Necessary stakeholder investment to support the continued use of telehealth applications is a key challenge to success. Expenditures are impacted by evolving HIPAA compliance standards, cybersecurity concerns, and the creation of new remote patient-care privacy standards. Other variables include the availability of on-demand and on-hand technical support for appointment sessions, adequate tutorial video content for first-time users, and also the degree to which telemedicine platforms are user-friendly in their inherent design. Important user interface design and accessibility options include closed captioning capabilities and sign language video.

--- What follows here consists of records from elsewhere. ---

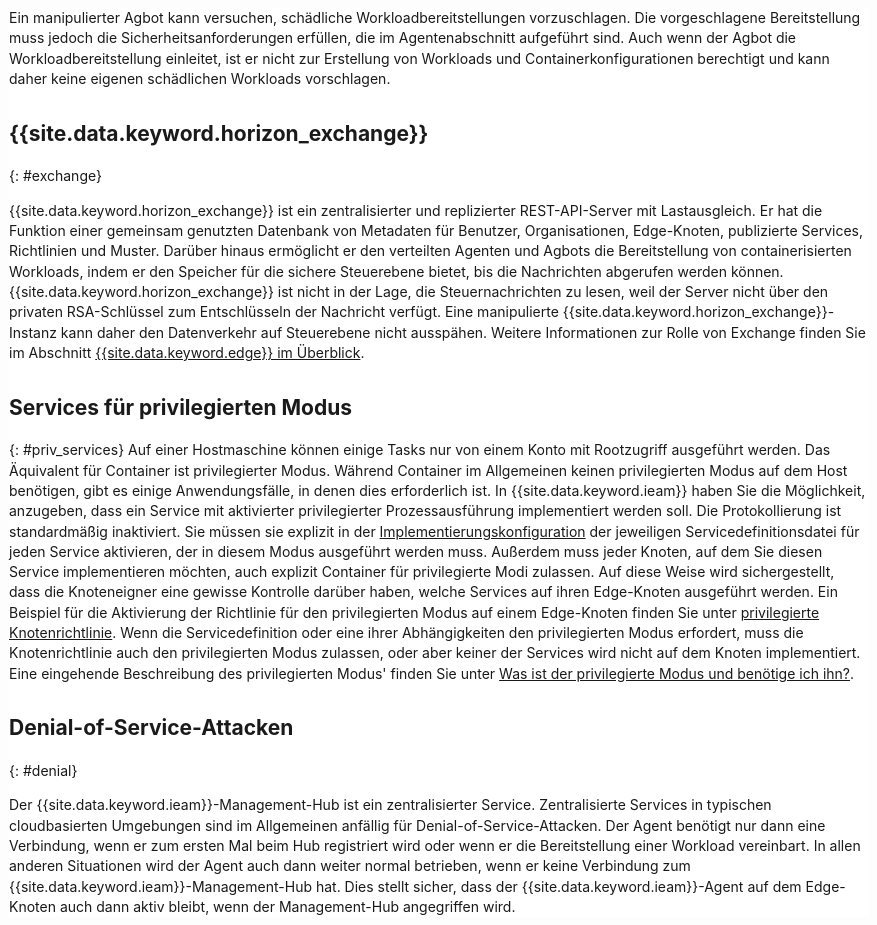 Ein manipulierter Agbot kann versuchen, schädliche Workloadbereitstellungen vorzuschlagen. Die vorgeschlagene Bereitstellung muss jedoch die Sicherheitsanforderungen erfüllen, die im Agentenabschnitt aufgeführt sind. Auch wenn der Agbot die Workloadbereitstellung einleitet, ist er nicht zur Erstellung von Workloads und Containerkonfigurationen berechtigt und kann daher keine eigenen schädlichen Workloads vorschlagen.

## {{site.data.keyword.horizon_exchange}}
{: #exchange}

{{site.data.keyword.horizon_exchange}} ist ein zentralisierter und replizierter REST-API-Server mit Lastausgleich. Er hat die Funktion einer gemeinsam genutzten Datenbank von Metadaten für Benutzer, Organisationen, Edge-Knoten, publizierte Services, Richtlinien und Muster. Darüber hinaus ermöglicht er den verteilten Agenten und Agbots die Bereitstellung von containerisierten Workloads, indem er den Speicher für die sichere Steuerebene bietet, bis die Nachrichten abgerufen werden können. {{site.data.keyword.horizon_exchange}} ist nicht in der Lage, die Steuernachrichten zu lesen, weil der Server nicht über den privaten RSA-Schlüssel zum Entschlüsseln der Nachricht verfügt. Eine manipulierte {{site.data.keyword.horizon_exchange}}-Instanz kann daher den Datenverkehr auf Steuerebene nicht ausspähen. Weitere Informationen zur Rolle von Exchange finden Sie im Abschnitt [{{site.data.keyword.edge}} im Überblick](../getting_started/overview_ieam.md).

## Services für privilegierten Modus
{: #priv_services}
Auf einer Hostmaschine können einige Tasks nur von einem Konto mit Rootzugriff ausgeführt werden. Das Äquivalent für Container ist privilegierter Modus. Während Container im Allgemeinen keinen privilegierten Modus auf dem Host benötigen, gibt es einige Anwendungsfälle, in denen dies erforderlich ist. In {{site.data.keyword.ieam}} haben Sie die Möglichkeit, anzugeben, dass ein Service mit aktivierter privilegierter Prozessausführung implementiert werden soll. Die Protokollierung ist standardmäßig inaktiviert. Sie müssen sie explizit in der [Implementierungskonfiguration](https://open-horizon.github.io/anax/deployment_string.html) der jeweiligen Servicedefinitionsdatei für jeden Service aktivieren, der in diesem Modus ausgeführt werden muss. Außerdem muss jeder Knoten, auf dem Sie diesen Service implementieren möchten, auch explizit Container für privilegierte Modi zulassen. Auf diese Weise wird sichergestellt, dass die Knoteneigner eine gewisse Kontrolle darüber haben, welche Services auf ihren Edge-Knoten ausgeführt werden. Ein Beispiel für die Aktivierung der Richtlinie für den privilegierten Modus auf einem Edge-Knoten finden Sie unter [privilegierte Knotenrichtlinie](https://github.com/open-horizon/anax/blob/master/cli/samples/privileged_node_policy.json). Wenn die Servicedefinition oder eine ihrer Abhängigkeiten den privilegierten Modus erfordert, muss die Knotenrichtlinie auch den privilegierten Modus zulassen, oder aber keiner der Services wird nicht auf dem Knoten implementiert. Eine eingehende Beschreibung des privilegierten Modus' finden Sie unter [Was ist der privilegierte Modus und benötige ich ihn?](https://wiki.lfedge.org/pages/viewpage.action?pageId=44171856).

## Denial-of-Service-Attacken
{: #denial}

Der {{site.data.keyword.ieam}}-Management-Hub ist ein zentralisierter Service. Zentralisierte Services in typischen cloudbasierten Umgebungen sind im Allgemeinen anfällig für Denial-of-Service-Attacken. Der Agent benötigt nur dann eine Verbindung, wenn er zum ersten Mal beim Hub registriert wird oder wenn er die Bereitstellung einer Workload vereinbart. In allen anderen Situationen wird der Agent auch dann weiter normal betrieben, wenn er keine Verbindung zum {{site.data.keyword.ieam}}-Management-Hub hat.  Dies stellt sicher, dass der {{site.data.keyword.ieam}}-Agent auf dem Edge-Knoten auch dann aktiv bleibt, wenn der Management-Hub angegriffen wird.
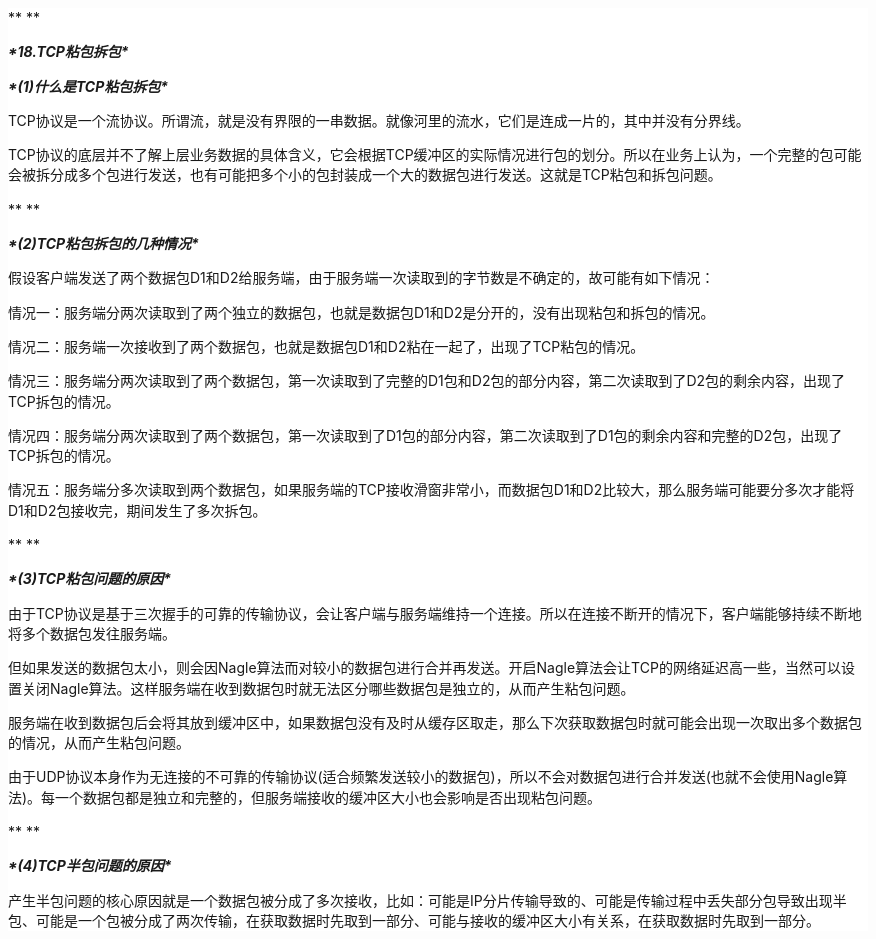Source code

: **
**

***\*18.TCP粘包拆包\****

***\*(1)什么是TCP粘包拆包\****

TCP协议是一个流协议。所谓流，就是没有界限的一串数据。就像河里的流水，它们是连成一片的，其中并没有分界线。



TCP协议的底层并不了解上层业务数据的具体含义，它会根据TCP缓冲区的实际情况进行包的划分。所以在业务上认为，一个完整的包可能会被拆分成多个包进行发送，也有可能把多个小的包封装成一个大的数据包进行发送。这就是TCP粘包和拆包问题。

**
**

***\*(2)TCP粘包拆包的几种情况\****

假设客户端发送了两个数据包D1和D2给服务端，由于服务端一次读取到的字节数是不确定的，故可能有如下情况：



情况一：服务端分两次读取到了两个独立的数据包，也就是数据包D1和D2是分开的，没有出现粘包和拆包的情况。



情况二：服务端一次接收到了两个数据包，也就是数据包D1和D2粘在一起了，出现了TCP粘包的情况。



情况三：服务端分两次读取到了两个数据包，第一次读取到了完整的D1包和D2包的部分内容，第二次读取到了D2包的剩余内容，出现了TCP拆包的情况。



情况四：服务端分两次读取到了两个数据包，第一次读取到了D1包的部分内容，第二次读取到了D1包的剩余内容和完整的D2包，出现了TCP拆包的情况。



情况五：服务端分多次读取到两个数据包，如果服务端的TCP接收滑窗非常小，而数据包D1和D2比较大，那么服务端可能要分多次才能将D1和D2包接收完，期间发生了多次拆包。

**
**

***\*(3)TCP粘包问题的原因\****

由于TCP协议是基于三次握手的可靠的传输协议，会让客户端与服务端维持一个连接。所以在连接不断开的情况下，客户端能够持续不断地将多个数据包发往服务端。



但如果发送的数据包太小，则会因Nagle算法而对较小的数据包进行合并再发送。开启Nagle算法会让TCP的网络延迟高一些，当然可以设置关闭Nagle算法。这样服务端在收到数据包时就无法区分哪些数据包是独立的，从而产生粘包问题。



服务端在收到数据包后会将其放到缓冲区中，如果数据包没有及时从缓存区取走，那么下次获取数据包时就可能会出现一次取出多个数据包的情况，从而产生粘包问题。



由于UDP协议本身作为无连接的不可靠的传输协议(适合频繁发送较小的数据包)，所以不会对数据包进行合并发送(也就不会使用Nagle算法)。每一个数据包都是独立和完整的，但服务端接收的缓冲区大小也会影响是否出现粘包问题。

**
**

***\*(4)TCP半包问题的原因\****

产生半包问题的核心原因就是一个数据包被分成了多次接收，比如：可能是IP分片传输导致的、可能是传输过程中丢失部分包导致出现半包、可能是一个包被分成了两次传输，在获取数据时先取到一部分、可能与接收的缓冲区大小有关系，在获取数据时先取到一部分。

Monthly telemedicine follow-ups with a clinical pharmacist or with a CDCES are recommended for optimal uncontrolled diabetes care and those with controlled diabetes but with a noted elevated A1C. A follow-up call by the clinical nurse or nurse care manager is recommended to ensure the patient obtained their medications and to provide additional educational reinforcement. Referral to a dietitian should be a part of the care program for the management of diabetes.37
Consider employing the following processes and systems: user-friendly account creation sign-up flows; guides or training media to instruct self-recording of vital signs and blood glucose levels; logging personal food diaries; conducting daily foot checks; and, drafting checklist reminders for regular dental and eye care appointments.
Conclusions
Telemedicine correlates with improvements in A1C in patients with diabetes and improves overall access to care. While current studies cover brief observation periods with low numbers of participants, most of these studies were completed before the COVID-19 pandemic.
Nursing care that leverages the nonrestrictive benefits of telehealth has been shown to improve patient outcomes.38 The impact of these nursing strategies highlights the need for systemic reconsiderations concerning telehealth, factoring in racial and socioeconomic disparities, improvements in patient education, and the degrees of overall patient access to telemedicine. Additional studies are needed to further understand the benefits of telehealth in diabetes management.